Decided to stop taking the diazepam the doctor had prescribed me to help me relax and sleep. The side effects started to out-weigh the benefits, my mood had changed drastically and I was rapidly becoming a zombie. I feel much better now I have started to come off them,even though I'm not sleeping so well.

Finally had the new kitchen fitted, just the decorating to be done. Will be glad to get straight again.

My arms and throat continue to weaken and walking is getting more difficult,I've had more falls. I feel I will have to make a decision soon about wether to finish work. I don't want to leave it too late,I want to be able to do things while I still can.

22nd May, Doctor signed me off sick for 4 weeks,don't think I will be going back.

It will be nice not to have to get up for work.Although if I had the choice I would much rather be well and able to work.

I am quite enjoying my early retirement so far and looking forward to our holiday in June.


JUNE,2003


The holiday didn't go too well,we didn't manage  very well in the caravan so we came   home early.Still,we managed to get a few days away.

Sharon  has finished work to look after me,so been busy filling in forms for benefits,etc. and looks like I will be getting an electric wheelchair soon,which will make life a lot easier.

- - -

**Task A:**
In the diary excerpt, for how long did the doctor sign the writer off sick on 22nd May?
**Task B:**
List each change in the writer's body that the diary excerpt reports in the sentence starting "My arms and throat continue to weaken".
**Task C:**
Write the next entry of the diary excerpt, picking up after its last sentence.

- - -

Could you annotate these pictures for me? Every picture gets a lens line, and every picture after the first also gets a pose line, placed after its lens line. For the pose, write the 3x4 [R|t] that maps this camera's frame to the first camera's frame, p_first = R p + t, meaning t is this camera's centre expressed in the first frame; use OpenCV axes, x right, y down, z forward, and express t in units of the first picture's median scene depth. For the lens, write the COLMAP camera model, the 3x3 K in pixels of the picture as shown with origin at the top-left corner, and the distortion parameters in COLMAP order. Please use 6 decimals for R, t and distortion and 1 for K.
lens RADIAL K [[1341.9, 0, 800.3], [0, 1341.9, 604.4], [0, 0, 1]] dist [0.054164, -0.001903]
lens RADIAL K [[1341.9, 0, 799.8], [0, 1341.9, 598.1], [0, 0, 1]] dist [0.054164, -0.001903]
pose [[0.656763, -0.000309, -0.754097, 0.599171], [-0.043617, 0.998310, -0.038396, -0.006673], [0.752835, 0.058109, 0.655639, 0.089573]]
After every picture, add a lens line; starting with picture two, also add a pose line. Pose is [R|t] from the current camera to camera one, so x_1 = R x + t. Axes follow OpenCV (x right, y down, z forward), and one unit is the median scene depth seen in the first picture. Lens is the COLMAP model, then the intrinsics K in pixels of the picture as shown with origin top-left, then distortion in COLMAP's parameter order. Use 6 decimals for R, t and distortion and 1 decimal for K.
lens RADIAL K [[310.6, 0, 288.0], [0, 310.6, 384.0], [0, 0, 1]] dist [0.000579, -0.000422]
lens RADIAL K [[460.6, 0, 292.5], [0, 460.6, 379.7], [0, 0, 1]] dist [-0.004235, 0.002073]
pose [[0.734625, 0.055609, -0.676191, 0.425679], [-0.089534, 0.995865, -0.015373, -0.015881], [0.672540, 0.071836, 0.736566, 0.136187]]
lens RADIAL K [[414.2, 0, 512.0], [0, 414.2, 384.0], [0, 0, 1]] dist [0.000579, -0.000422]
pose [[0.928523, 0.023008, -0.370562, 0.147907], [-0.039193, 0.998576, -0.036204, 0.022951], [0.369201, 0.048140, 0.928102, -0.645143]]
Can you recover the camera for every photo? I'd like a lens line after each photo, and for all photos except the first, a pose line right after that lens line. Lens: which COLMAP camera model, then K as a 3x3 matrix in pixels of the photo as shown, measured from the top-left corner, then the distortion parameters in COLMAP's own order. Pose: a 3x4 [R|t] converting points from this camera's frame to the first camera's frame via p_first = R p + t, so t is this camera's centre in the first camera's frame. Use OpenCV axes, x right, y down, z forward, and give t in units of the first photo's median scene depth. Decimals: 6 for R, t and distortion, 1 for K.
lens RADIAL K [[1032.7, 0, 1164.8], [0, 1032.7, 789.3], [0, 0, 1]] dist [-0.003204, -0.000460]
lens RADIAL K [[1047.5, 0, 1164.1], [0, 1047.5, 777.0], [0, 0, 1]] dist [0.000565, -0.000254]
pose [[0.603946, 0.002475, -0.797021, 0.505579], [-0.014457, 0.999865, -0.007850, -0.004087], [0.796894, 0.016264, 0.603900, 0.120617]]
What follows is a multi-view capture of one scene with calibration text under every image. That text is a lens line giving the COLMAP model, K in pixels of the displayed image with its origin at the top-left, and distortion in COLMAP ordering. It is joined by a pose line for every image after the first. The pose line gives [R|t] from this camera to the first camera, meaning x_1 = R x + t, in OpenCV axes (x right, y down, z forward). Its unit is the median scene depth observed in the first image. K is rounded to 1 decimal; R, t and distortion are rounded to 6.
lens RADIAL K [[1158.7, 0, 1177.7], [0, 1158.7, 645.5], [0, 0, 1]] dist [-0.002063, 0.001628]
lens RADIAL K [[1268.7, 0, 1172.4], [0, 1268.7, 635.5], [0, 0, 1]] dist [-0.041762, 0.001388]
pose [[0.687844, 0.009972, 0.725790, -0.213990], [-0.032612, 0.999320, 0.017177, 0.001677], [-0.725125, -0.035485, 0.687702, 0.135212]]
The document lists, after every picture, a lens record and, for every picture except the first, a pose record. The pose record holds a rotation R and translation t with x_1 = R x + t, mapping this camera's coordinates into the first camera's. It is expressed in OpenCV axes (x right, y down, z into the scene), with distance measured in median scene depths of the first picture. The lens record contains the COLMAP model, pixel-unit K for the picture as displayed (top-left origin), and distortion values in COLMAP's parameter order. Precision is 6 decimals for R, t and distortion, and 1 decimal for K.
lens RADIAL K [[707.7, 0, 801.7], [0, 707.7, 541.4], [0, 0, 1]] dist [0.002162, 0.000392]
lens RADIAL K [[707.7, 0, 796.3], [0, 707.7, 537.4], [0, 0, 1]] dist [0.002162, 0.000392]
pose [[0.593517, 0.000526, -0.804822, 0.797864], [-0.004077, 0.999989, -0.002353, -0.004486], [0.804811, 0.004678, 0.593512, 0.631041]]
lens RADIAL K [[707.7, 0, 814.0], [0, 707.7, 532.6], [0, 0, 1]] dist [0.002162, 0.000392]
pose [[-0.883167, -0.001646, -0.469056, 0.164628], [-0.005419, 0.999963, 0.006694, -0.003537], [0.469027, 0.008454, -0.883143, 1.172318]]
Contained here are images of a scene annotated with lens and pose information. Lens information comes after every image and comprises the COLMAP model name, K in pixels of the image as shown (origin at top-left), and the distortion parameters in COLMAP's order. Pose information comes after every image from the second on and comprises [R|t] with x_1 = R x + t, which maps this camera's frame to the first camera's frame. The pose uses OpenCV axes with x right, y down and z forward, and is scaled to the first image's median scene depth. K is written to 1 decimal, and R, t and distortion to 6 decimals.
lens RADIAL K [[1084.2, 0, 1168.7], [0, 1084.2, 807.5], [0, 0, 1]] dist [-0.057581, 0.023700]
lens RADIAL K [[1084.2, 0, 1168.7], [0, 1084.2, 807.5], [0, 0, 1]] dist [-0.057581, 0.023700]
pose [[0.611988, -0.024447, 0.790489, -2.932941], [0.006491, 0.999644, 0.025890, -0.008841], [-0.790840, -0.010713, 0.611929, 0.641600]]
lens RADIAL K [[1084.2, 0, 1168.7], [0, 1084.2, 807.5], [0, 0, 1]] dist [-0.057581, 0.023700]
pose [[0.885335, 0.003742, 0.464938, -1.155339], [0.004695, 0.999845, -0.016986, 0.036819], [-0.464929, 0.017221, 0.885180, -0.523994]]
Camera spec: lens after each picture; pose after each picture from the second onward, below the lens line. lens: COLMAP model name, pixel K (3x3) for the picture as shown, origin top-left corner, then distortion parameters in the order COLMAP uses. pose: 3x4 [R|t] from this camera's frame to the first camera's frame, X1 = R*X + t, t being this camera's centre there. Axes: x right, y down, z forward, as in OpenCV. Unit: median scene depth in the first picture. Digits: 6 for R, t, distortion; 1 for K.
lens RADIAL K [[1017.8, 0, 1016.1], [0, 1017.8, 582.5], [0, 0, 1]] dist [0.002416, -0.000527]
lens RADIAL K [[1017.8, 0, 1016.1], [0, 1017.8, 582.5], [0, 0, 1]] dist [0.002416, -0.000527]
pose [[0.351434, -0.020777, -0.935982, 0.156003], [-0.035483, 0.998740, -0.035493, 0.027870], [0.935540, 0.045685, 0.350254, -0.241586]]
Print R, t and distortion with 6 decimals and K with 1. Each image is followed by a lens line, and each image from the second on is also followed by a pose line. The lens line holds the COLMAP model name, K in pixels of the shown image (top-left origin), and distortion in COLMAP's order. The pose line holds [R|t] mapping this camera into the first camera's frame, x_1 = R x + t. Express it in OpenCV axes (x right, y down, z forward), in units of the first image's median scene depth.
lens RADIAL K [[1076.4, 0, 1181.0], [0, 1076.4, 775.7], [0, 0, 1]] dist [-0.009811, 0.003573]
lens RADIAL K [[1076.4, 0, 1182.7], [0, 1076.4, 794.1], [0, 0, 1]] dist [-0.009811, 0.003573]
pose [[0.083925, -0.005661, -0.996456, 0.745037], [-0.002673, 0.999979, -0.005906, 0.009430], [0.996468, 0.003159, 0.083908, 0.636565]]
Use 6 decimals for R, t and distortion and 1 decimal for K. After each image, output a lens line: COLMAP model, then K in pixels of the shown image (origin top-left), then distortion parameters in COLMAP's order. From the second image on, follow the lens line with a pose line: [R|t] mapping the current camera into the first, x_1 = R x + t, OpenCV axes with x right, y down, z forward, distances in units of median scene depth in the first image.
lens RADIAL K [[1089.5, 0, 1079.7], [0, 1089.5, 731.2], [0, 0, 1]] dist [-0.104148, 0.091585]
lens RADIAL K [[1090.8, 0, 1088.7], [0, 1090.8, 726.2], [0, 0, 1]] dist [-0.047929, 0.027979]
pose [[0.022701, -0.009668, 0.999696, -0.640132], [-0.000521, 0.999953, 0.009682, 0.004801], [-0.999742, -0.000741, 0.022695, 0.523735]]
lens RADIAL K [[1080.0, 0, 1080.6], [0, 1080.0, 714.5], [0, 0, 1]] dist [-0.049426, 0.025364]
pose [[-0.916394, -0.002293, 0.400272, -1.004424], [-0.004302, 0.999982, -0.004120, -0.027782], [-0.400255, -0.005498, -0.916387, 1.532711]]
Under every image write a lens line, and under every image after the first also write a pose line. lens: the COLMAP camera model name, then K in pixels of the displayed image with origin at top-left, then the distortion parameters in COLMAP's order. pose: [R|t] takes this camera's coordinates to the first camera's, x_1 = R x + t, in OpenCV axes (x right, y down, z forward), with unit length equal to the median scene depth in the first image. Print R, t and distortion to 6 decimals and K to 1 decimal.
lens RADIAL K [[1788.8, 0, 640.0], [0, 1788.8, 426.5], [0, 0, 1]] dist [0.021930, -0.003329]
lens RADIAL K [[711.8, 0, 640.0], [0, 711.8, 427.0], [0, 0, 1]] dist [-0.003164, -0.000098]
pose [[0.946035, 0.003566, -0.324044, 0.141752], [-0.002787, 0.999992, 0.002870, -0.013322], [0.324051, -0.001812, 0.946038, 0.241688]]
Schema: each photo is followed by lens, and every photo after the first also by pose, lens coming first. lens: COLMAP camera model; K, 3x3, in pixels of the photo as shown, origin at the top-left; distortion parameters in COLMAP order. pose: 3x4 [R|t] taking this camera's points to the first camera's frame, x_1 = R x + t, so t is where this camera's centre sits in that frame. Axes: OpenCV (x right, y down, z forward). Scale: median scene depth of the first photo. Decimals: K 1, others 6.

- - -

**Written answer A:**
For 4 weeks.

**Written answer B:**
Arms weakening, throat weakening, walking getting more difficult, more falls

**Written answer C:**
I have decided I want to live as long as I can  with this thing,even if it means being on ventilation. I will not let this terrible disease  beat me!

My time will come soon enough without giving up,I mean to truly live until I die.

I will leave you this month with a quote from The Wheel of Life,by Elisabeth Kubler Ross.


"When we have done all the work we were sent to earth to do,we are allowed to shed our body,which imprisons our soul like a cocoon encloses the future butterfly.

And when the time is right,we can let go of it and we will be free of  pain,free of fears and worries--free as a very beautiful butterfly,returning home to God….

                                                               

                                                                    --from a letter to a child with cancer.